Лебедев восседал на стуле чиновника Илюхина, закинув ботинки на стол чиновника Илюхина на американский манер. Являя собой образ мести разума за глупость всех чиновников сразу. Ну и наслаждался мелкой местью: еще неделю в сыске будет вонять как в цирковых конюшнях. Ванзарова ничем не прошибешь, он привык, а прочие пусть помучаются.
– Думал, уж не дождусь, – ответил криминалист, вдавливая окурок сигарильи в пепельницу чиновника Илюхина. – Думал, отправились встречать Сочельник в компании какой-нибудь милой и одинокой дамы.
Взяв пепельницу Илюхина, Ванзаров выбросил коричневый хвостик в окно.
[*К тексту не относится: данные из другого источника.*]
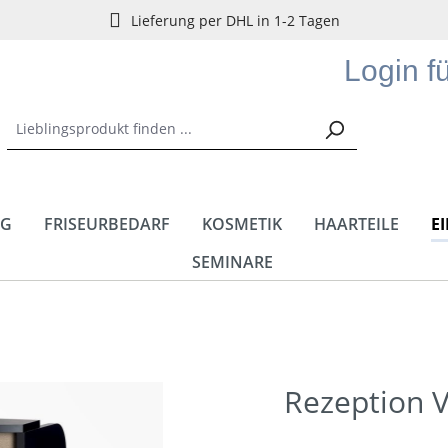
Lieferung per DHL in 1-2 Tagen
Login f
NG
FRISEURBEDARF
KOSMETIK
HAARTEILE
E
SEMINARE
Rezeption 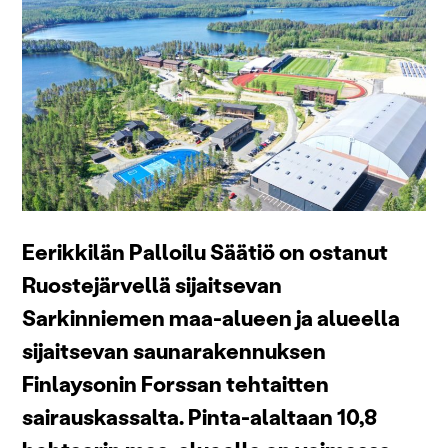
Eerikkilän Palloilu Säätiö on ostanut
Ruostejärvellä sijaitsevan
Sarkinniemen maa-alueen ja alueella
sijaitsevan saunarakennuksen
Finlaysonin Forssan tehtaitten
sairauskassalta. Pinta-alaltaan 10,8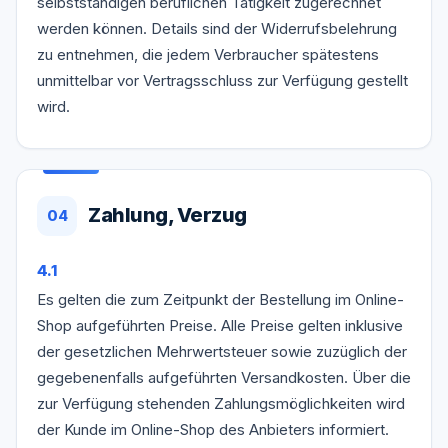
selbstständigen beruflichen Tätigkeit zugerechnet
werden können. Details sind der Widerrufsbelehrung
zu entnehmen, die jedem Verbraucher spätestens
unmittelbar vor Vertragsschluss zur Verfügung gestellt
wird.
Zahlung, Verzug
04
4.1
Es gelten die zum Zeitpunkt der Bestellung im Online-
Shop aufgeführten Preise. Alle Preise gelten inklusive
der gesetzlichen Mehrwertsteuer sowie zuzüglich der
gegebenenfalls aufgeführten Versandkosten. Über die
zur Verfügung stehenden Zahlungsmöglichkeiten wird
der Kunde im Online-Shop des Anbieters informiert.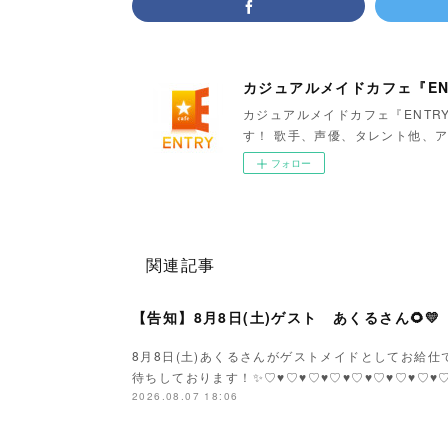
カジュアルメイドカフェ『EN
カジュアルメイドカフェ『ENTR
す！ 歌手、声優、タレント他、ア
フォロー
関連記事
【告知】8月8日(土)ゲスト あくるさん🌻💛
8月8日(土)あくるさんがゲストメイドとしてお給仕です
待ちしております！✨♡♥♡♥♡♥♡♥♡♥♡♥♡♥♡
2026.08.07 18:06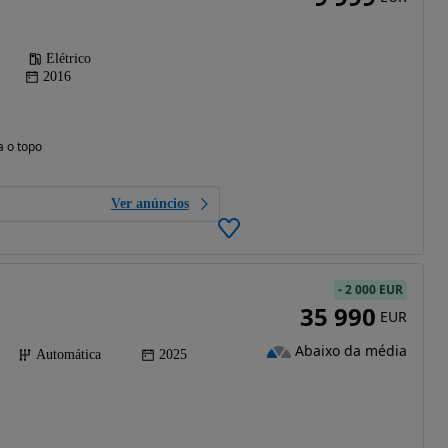
Elétrico
2016
a o topo
Ver anúncios
-
2 000 EUR
35 990
EUR
Abaixo da média
Automática
2025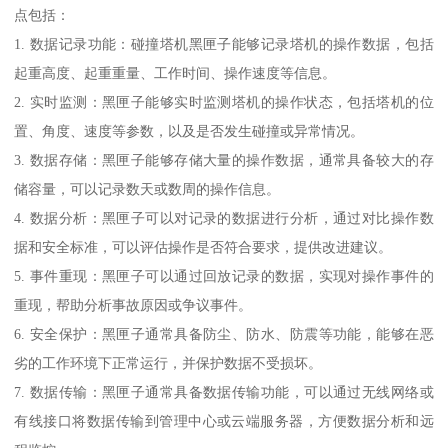
点包括：
1. 数据记录功能：碰撞塔机黑匣子能够记录塔机的操作数据，包括
起重高度、起重重量、工作时间、操作速度等信息。
2. 实时监测：黑匣子能够实时监测塔机的操作状态，包括塔机的位
置、角度、速度等参数，以及是否发生碰撞或异常情况。
3. 数据存储：黑匣子能够存储大量的操作数据，通常具备较大的存
储容量，可以记录数天或数周的操作信息。
4. 数据分析：黑匣子可以对记录的数据进行分析，通过对比操作数
据和安全标准，可以评估操作是否符合要求，提供改进建议。
5. 事件重现：黑匣子可以通过回放记录的数据，实现对操作事件的
重现，帮助分析事故原因或争议事件。
6. 安全保护：黑匣子通常具备防尘、防水、防震等功能，能够在恶
劣的工作环境下正常运行，并保护数据不受损坏。
7. 数据传输：黑匣子通常具备数据传输功能，可以通过无线网络或
有线接口将数据传输到管理中心或云端服务器，方便数据分析和远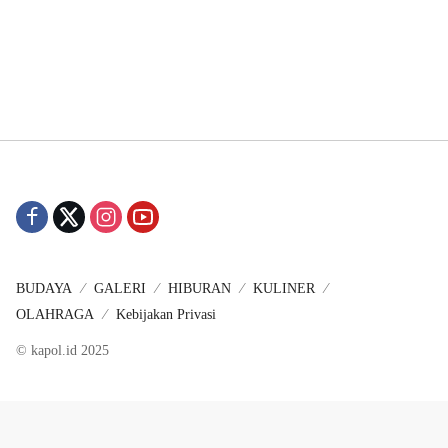
BUDAYA
GALERI
HIBURAN
KULINER
OLAHRAGA
Kebijakan Privasi
© kapol.id 2025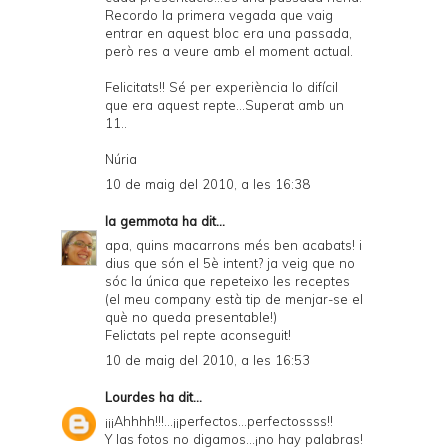
Recordo la primera vegada que vaig
entrar en aquest bloc era una passada,
però res a veure amb el moment actual.
Felicitats!! Sé per experiència lo difícil
que era aquest repte...Superat amb un
11..
Núria
10 de maig del 2010, a les 16:38
la gemmota
ha dit...
apa, quins macarrons més ben acabats! i
dius que són el 5è intent? ja veig que no
sóc la única que repeteixo les receptes
(el meu company està tip de menjar-se el
què no queda presentable!)
Felictats pel repte aconseguit!
10 de maig del 2010, a les 16:53
Lourdes
ha dit...
¡¡¡Ahhhh!!!...¡¡perfectos...perfectossss!!
Y las fotos no digamos...¡no hay palabras!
Не слишком поэтично, но снег все скроет.
– Дела запустил, – сказал он, проходя к рабочему месту. – Впереди три выходных дня, надо хвосты подчистить.
Лебедев скинул ноги на пол, как приличный человек.
– Дела закончились, друг мой. У меня столик заказан в «Пивато», поехали. Без вас отсюда не уйду, так и знайте.
Чего и следовало ожидать.
– Аполлон Григорьевич, осмотрели тело Морозова-младшего?
Ванзарову погрозили пальцем, на котором остались следы бесчисленных химических опытов.
– Вы мне зубы не заговаривайте… Конечно, осмотрел.
– Удушение?
– Никаких иных причин не обнаружено. Молодой человек был слегка пьян, слегка поужинал, но и только. Поехали, прочее обсудим в ресторане.
– Вы же хотели узнать, что случилось в паноптикуме.
Было заметно, что Лебедев колеблется: разрывается между любопытством и желанием кутить. Победило то, что побеждало всегда. Он подвинул стул к Ванзарову.
– Кратко и по существу, – потребовал он.
На угол стола лег обрывок старой фотографии.
– Этот снимок мы нашли в осколках зеркала с платиновым покрытием…
– Отлично вижу, – нетерпеливо ответил криминалист. – Кстати, пристав рвет и мечет. Переживает, что на участок под праздник свалилось такое приятное дело. Придется господину Стефансону тащить ему солидный подарок на Масленицу… К чему мне это показываете?
Рядом лег кусочек пожелтевшего снимка.
– Это найдено в осколках венецианского зеркала в магазине Морозова. Что можете сказать о барышнях?
Саквояж, сидевший у ног хозяина послушной собачкой, предоставил сильную лупу. Склонившись, Лебедев взялся рассматривать. Как всегда в моменты умственного напряжения, лицо его обрело свойство стали. Или так показалось.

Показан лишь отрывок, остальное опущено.